PAGE EXCERPT →
________________________

Secondly, w00t! I got my christmas present
And work is finally calming down after release and the clean-up of a monumental clusterfuck caused by a single mis-labeled constant used once in code (not mine). Which allowed me a little time tonight (and more time going forward) to fix Tangent bugs and bemuse myself.
A note about syntax and a minor bugfix:
public void foo( arg){ //...}
now works. foo takes one argument which must be at least a string, and stores the type into generic T. If string is omitted from the above declaration, foo will take any type.
Tonight though I started into quickie work on units of measurement for Tangent. I talked about this a little a few posts back, and Daerax's link helped remind me of schooling in the dusty parts of my mind. I'm not looking to use them so much for calculation, but more to disambiguate int into '# of _'.
I'm thinking that a little bit of this operation should be pretty easy (famous last words, I know...). Tangent already knows the concept of Type Expressions. Adding some for the measures to represent measure multiplication, division, and exponentiation should be easy. Tangent also knows fairly arbitrary overloads for types. Adding something to int/float/etc. that takes a measure and returns (int & measure) should also be pretty simple.

________________________

Pick up the Tangent blog post on units of measurement and continue it from its last sentence. The items that come next are separate from the Tangent blog post.

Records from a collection
________________________

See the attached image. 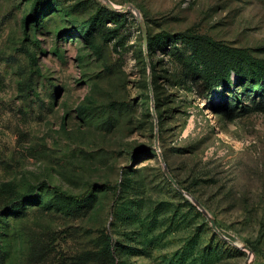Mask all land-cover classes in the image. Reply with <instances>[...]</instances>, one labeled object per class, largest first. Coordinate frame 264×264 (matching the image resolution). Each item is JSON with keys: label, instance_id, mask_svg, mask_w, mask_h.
Segmentation results:
<instances>
[{"label": "rangeland", "instance_id": "rangeland-1", "mask_svg": "<svg viewBox=\"0 0 264 264\" xmlns=\"http://www.w3.org/2000/svg\"><path fill=\"white\" fill-rule=\"evenodd\" d=\"M109 1L0 0V264H264V0Z\"/></svg>", "mask_w": 264, "mask_h": 264}, {"label": "water", "instance_id": "water-1", "mask_svg": "<svg viewBox=\"0 0 264 264\" xmlns=\"http://www.w3.org/2000/svg\"><path fill=\"white\" fill-rule=\"evenodd\" d=\"M108 5L116 10H120V11H127L129 8L134 9L137 14L138 11L135 7H133L131 4H127L126 6L123 7H116L111 1L106 0ZM138 20L140 22L141 25V29H142V33H143V37H144V45L145 47L147 46V42H148V38H147V28L145 26V23L143 21V19L139 16ZM157 142V141H156ZM164 163V162H163ZM164 168H165V174L167 175V177L169 178V180L179 189L183 192V190L180 188V186L177 184L176 180L174 179V177L172 176V174L170 173V171L167 169L165 163H164ZM197 205L199 206V208L204 212V214L206 215V217L208 218V220L210 221L212 228L221 236L224 237L223 233L220 231V229L217 226V222L215 220L214 217H212L207 211L206 209L203 207L202 204H200L199 202H197ZM231 241V240H230ZM233 243V241H231ZM241 248H243L244 250H248L251 254H252V249L249 246H242ZM246 264H250L249 261Z\"/></svg>", "mask_w": 264, "mask_h": 264}, {"label": "trees", "instance_id": "trees-1", "mask_svg": "<svg viewBox=\"0 0 264 264\" xmlns=\"http://www.w3.org/2000/svg\"><path fill=\"white\" fill-rule=\"evenodd\" d=\"M56 196L58 197L59 200H63L65 198H67V195L59 190L55 191ZM91 194V191H88L86 194H84L83 196L80 197H72L73 200L75 201H84L85 199H87ZM33 198H31L29 201H32Z\"/></svg>", "mask_w": 264, "mask_h": 264}]
</instances>
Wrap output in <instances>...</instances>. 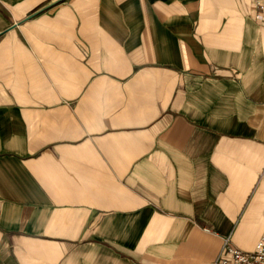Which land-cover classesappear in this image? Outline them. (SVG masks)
<instances>
[{
  "label": "crops",
  "instance_id": "1",
  "mask_svg": "<svg viewBox=\"0 0 264 264\" xmlns=\"http://www.w3.org/2000/svg\"><path fill=\"white\" fill-rule=\"evenodd\" d=\"M254 0H0V264H219L264 233Z\"/></svg>",
  "mask_w": 264,
  "mask_h": 264
},
{
  "label": "built area",
  "instance_id": "2",
  "mask_svg": "<svg viewBox=\"0 0 264 264\" xmlns=\"http://www.w3.org/2000/svg\"><path fill=\"white\" fill-rule=\"evenodd\" d=\"M253 17L264 29V0L253 1ZM261 176L264 177V168ZM217 260L219 264H264V233L251 251L240 250L225 241Z\"/></svg>",
  "mask_w": 264,
  "mask_h": 264
}]
</instances>
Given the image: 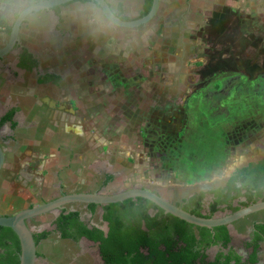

________________________

EXERCISE ANSWER →
By the weekend, I'd like to get simple measures done. x meters is different than x feet. Then complex measures. Then measures in syntax. Then conversions. Then probably some cleanup/finishing (perhaps inferring/constraining on exponents).
So, the feature in a nutshell:
- A measure is a distinct type element; similar to an enum that it's not a record of data but instead a differentiator for a single element of data. They'll be declared similarly to a class, but use a different keyword.
- Their instances will be value types with the number as the only data.
- Extra methods and static data may be declared on the measure.
- Likely need a special conversion syntax to ensure reflexiveness of conversions.
- Likely need aliases to make meter, meters, m, metre... work.
- All measures will act as goose types.
- Measures will probably be constructable only via a # + measure type -> measure instance style. (10 seconds; 9.88 m/s^2; 1000000 usd;)
- Will probably need some caching/intelligence to make sure that a constructed type uses a declared type if it exists (eg. if you define methods for a newton and then via operations construct a (kg m/s^2) [a newton], those methods should be available)
- Likely will allow a generic parameter to define the numeric that represents the value, stealing the conversions from the numeric types (int/int -> float; int meters/int seconds -> float m/s). Too bad I'm not doing this from scratch and can't just use arbitrary precision numbers as default.
More to come as it's implemented.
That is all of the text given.